Künstlerisch kam er Ende der 80er Jahre buchstäblich aus dem Nichts. Die Aneignung teilweise komplizierter technischer Praktiken erfolgte mit atemberaubendem Tempo. Der Künstler Eberhard Gnahs war geboren und verschaffte sich bei Kollegen wie Publikum gleichermaßen Respekt. Zahlreiche Preise und auch ein beträchtlicher Verkaufserfolg zeugen davon. Auch dieses „Wunder“ hatte freilich seine nüchterne Erklärung. Gnahs war fabelhaft, einzigartig und unerreicht, solange er sich voll und ganz „seinem ureigenen Genre“ widmete. Portraits und Blumenstilleben waren seine Sache nicht. Sein plötzlicher Tod ereignete sich unangekündigt auf dem Höhepunkt der künstlerischen Entfaltung. Es existiert kein Alterswerk und die spannende Frage, ob sich Eberhard Gnahs dem gewandelten Image des Weltkulturerbes hätte anpassen können, wird unbeantwortet bleiben.

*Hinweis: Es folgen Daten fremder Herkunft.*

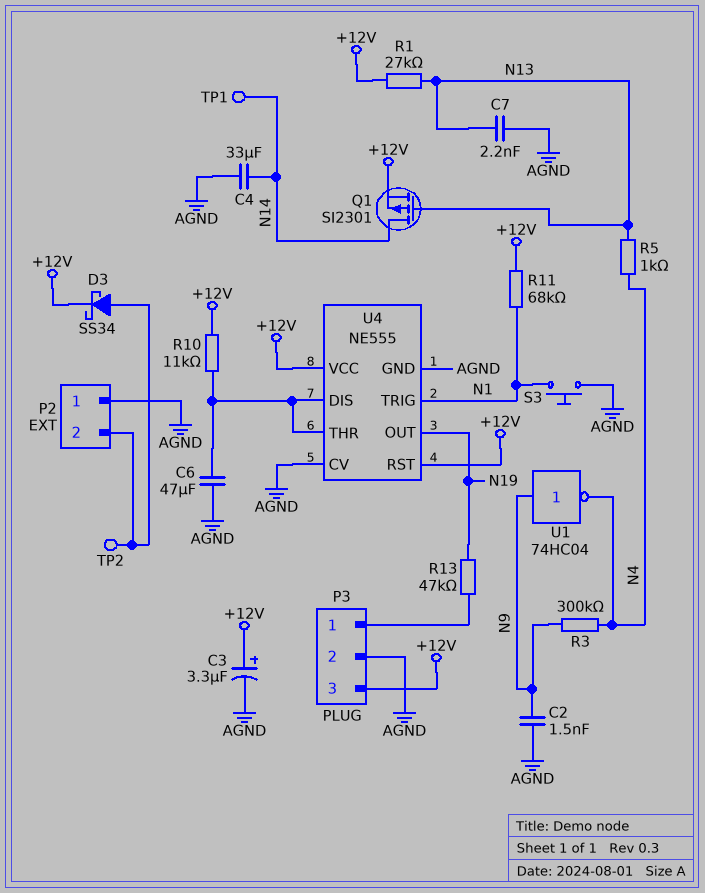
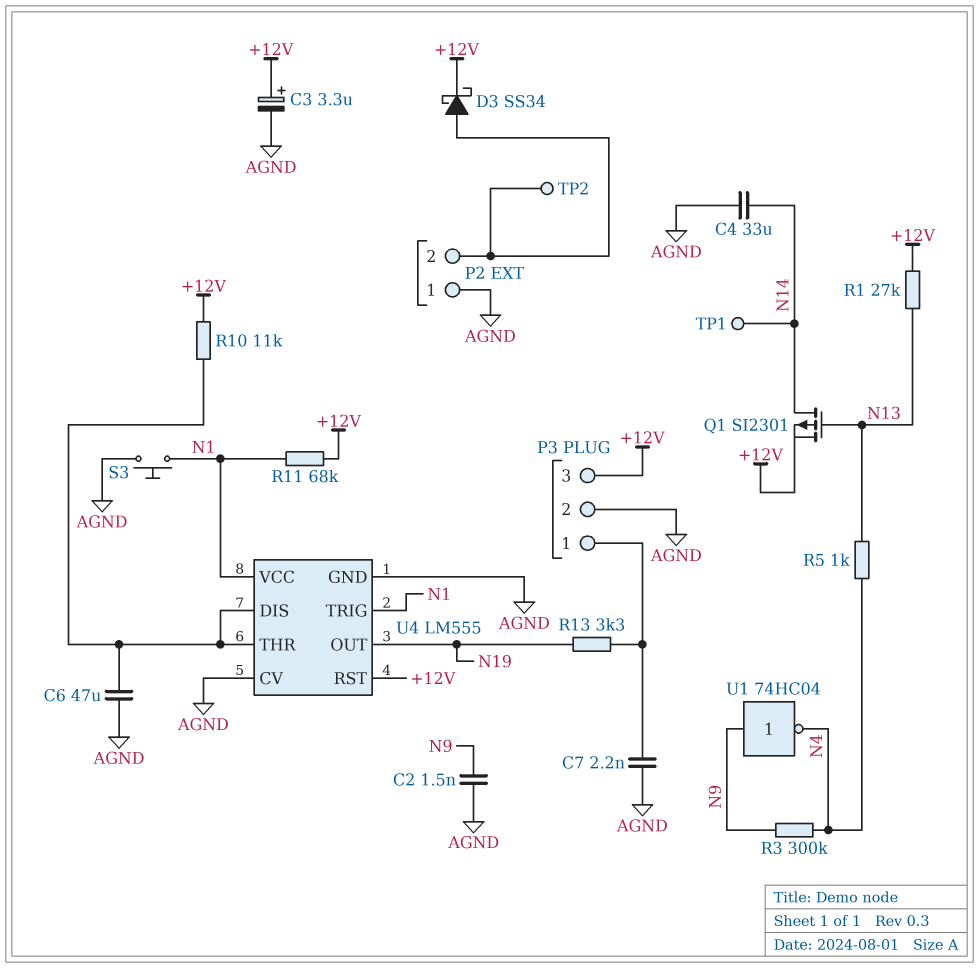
C7: 2.2nF (AGND, N13) -> 2.2nF (AGND, P3/1)
R13: 47k (N19, P3/1) -> 3.3k (N19, P3/1)
U4: NE555 -> LM555
U4 pin VCC: +12V -> N1

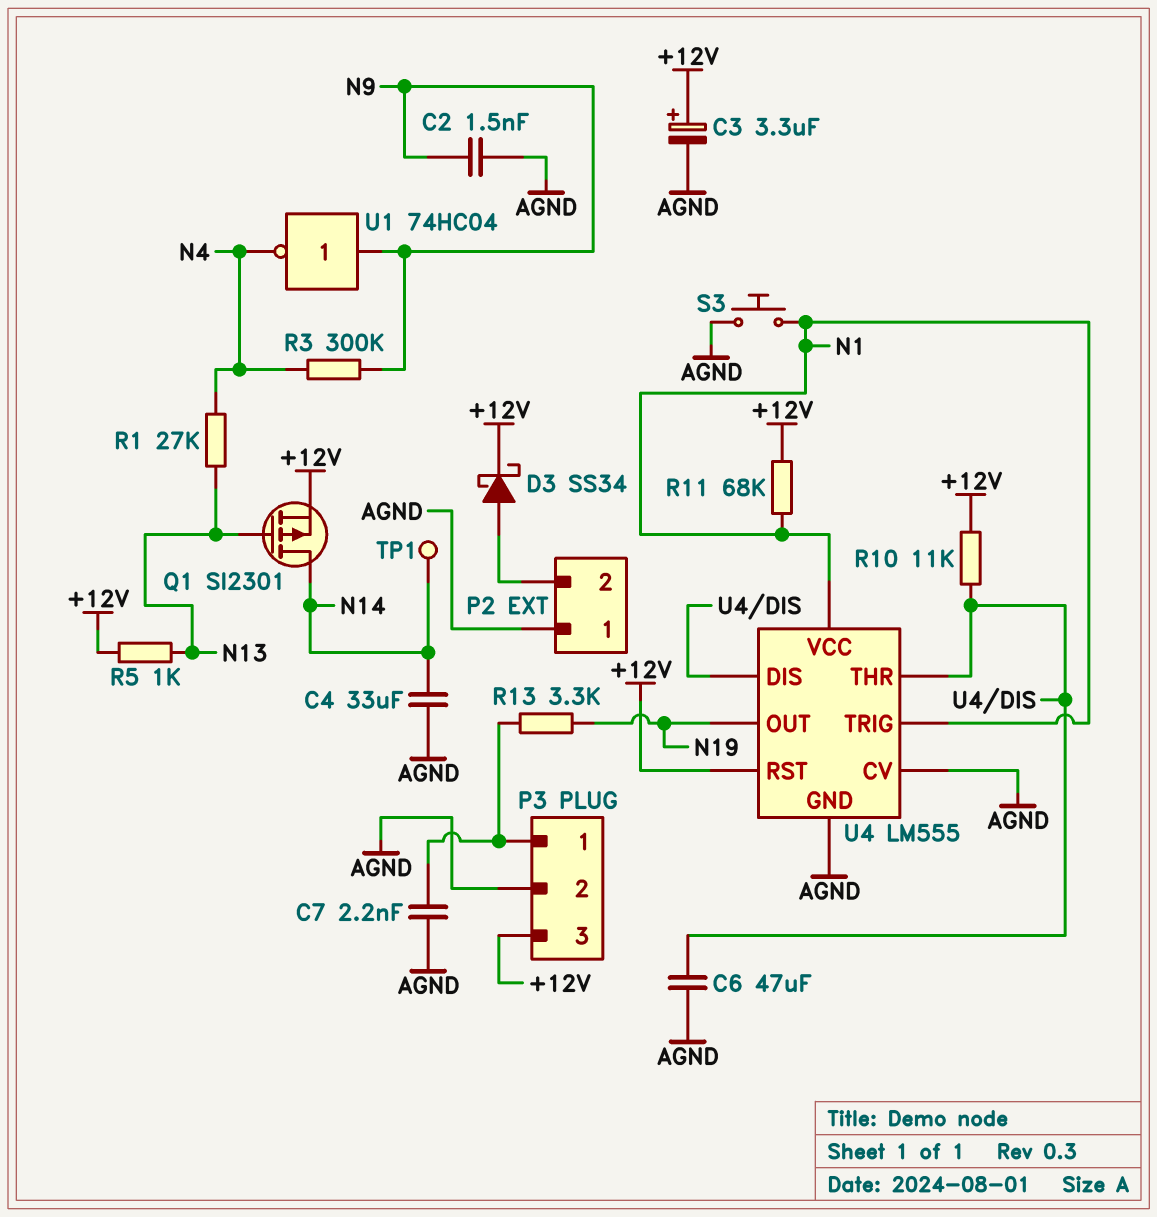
R1: 27k (+12V, N13) -> 27k (N4, N13)
R5: 1k (N4, N13) -> 1k (+12V, N13)
TP2: test point (P2/2) -> none

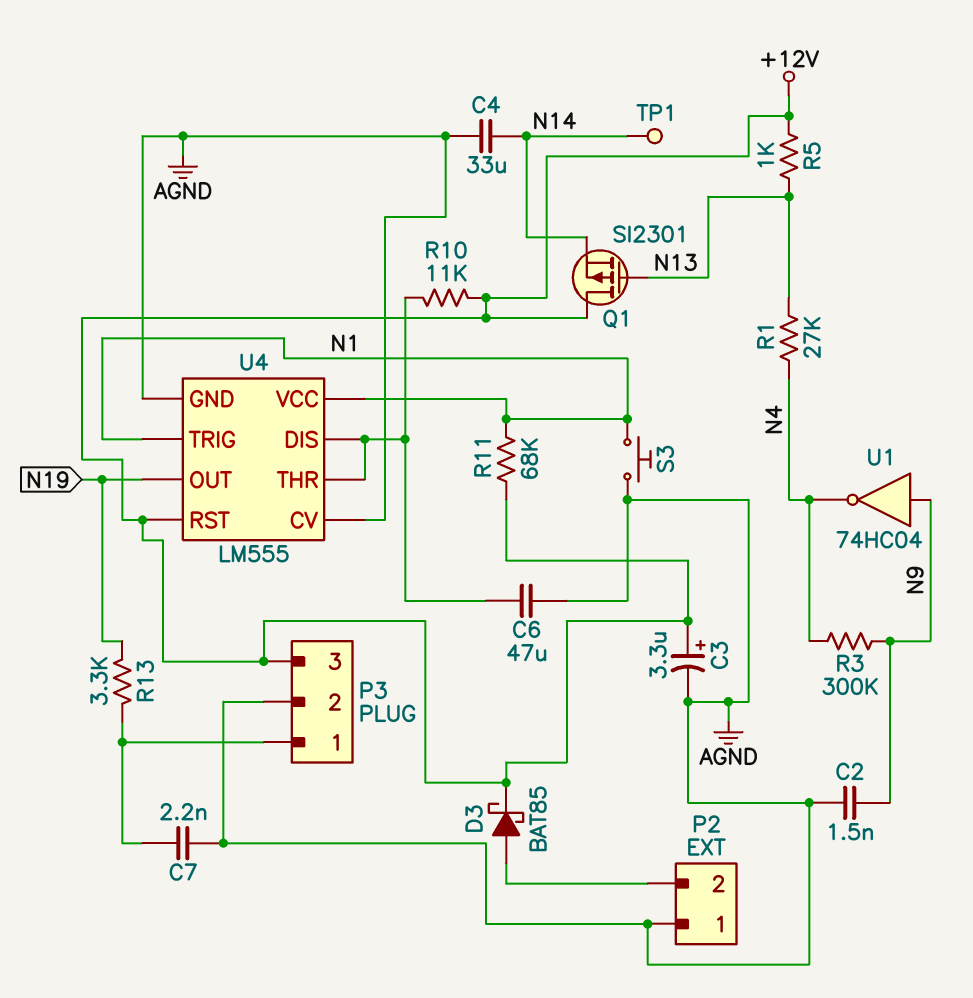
D3: schottky SS34 (A P2/2, K +12V) -> schottky BAT85 (A P2/2, K +12V)
Q1: PMOS SI2301 (G N13, D N14, S +12V) -> PMOS SI2301 (G N13, D +12V, S N14)

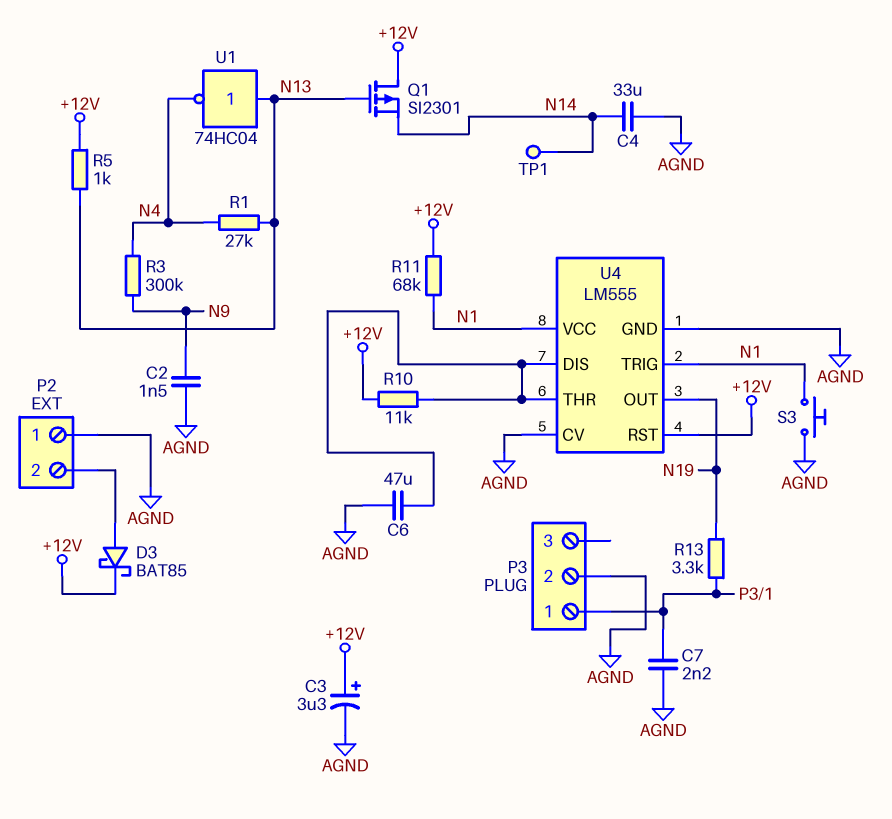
P3 pin 3: +12V -> none
U1: NOT 74HC04 (in N9, out N4) -> NOT 74HC04 (in N13, out N4)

Das rostige Monster der Eisenhütte ist bei Eberhard Gnahs zu einer Chiffre geworden.
Immer wieder präpariert er das Motiv aus seinem Zusammenhang im Rahmen der Stadtlandschaft frei und versetzt es in ein Traumambiente. Eine stählerne Insel im Meer. Ein nebeliges Avalon, mitunter auch garniert mit eleganten Sportbooten.
Der Kern des Ganzen ist und bleibt die Völklinger Hochofengruppe, hier mit Bahnhof und der „blutenden“ Sonnenscheibe.
Der Zeichner Gnahs ist sichtbar talentiert, aber nicht ausgebildet. Zeichnung diente ihm als Skizze, ganz selten als Ausdrucksmittel und eigenständiges Werk.
„Ende Eisenzeit“
Das war ein wenig sein Credo, aber Eberhard Gnahs stand damit nicht alleine. Ende der 90er Jahre konnte sich kaum jemand vorstellen, wie man das rostende Monster erhalten sollte.
So zeigt er uns die Hütte als düstere Ruine, zerfallen, unkenntlich und großartig. Wie so oft verlegt er den Schauplatz an eine fiktive Wasserfläche, die die Eiseninsel entweder spiegelt oder vom Betrachter isoliert.
Was als abstrakte Übung begann -ein paar Züge mit der Druckerwalze erzeugen eine Raumstruktur- ergänzt er hier mit einem einfachen Linienriss der Hochofengruppe mit ihren markanten Hosenrohren.
Die „Twintower“ rechts legen ein Entstehungsjahr nach 2001 nahe.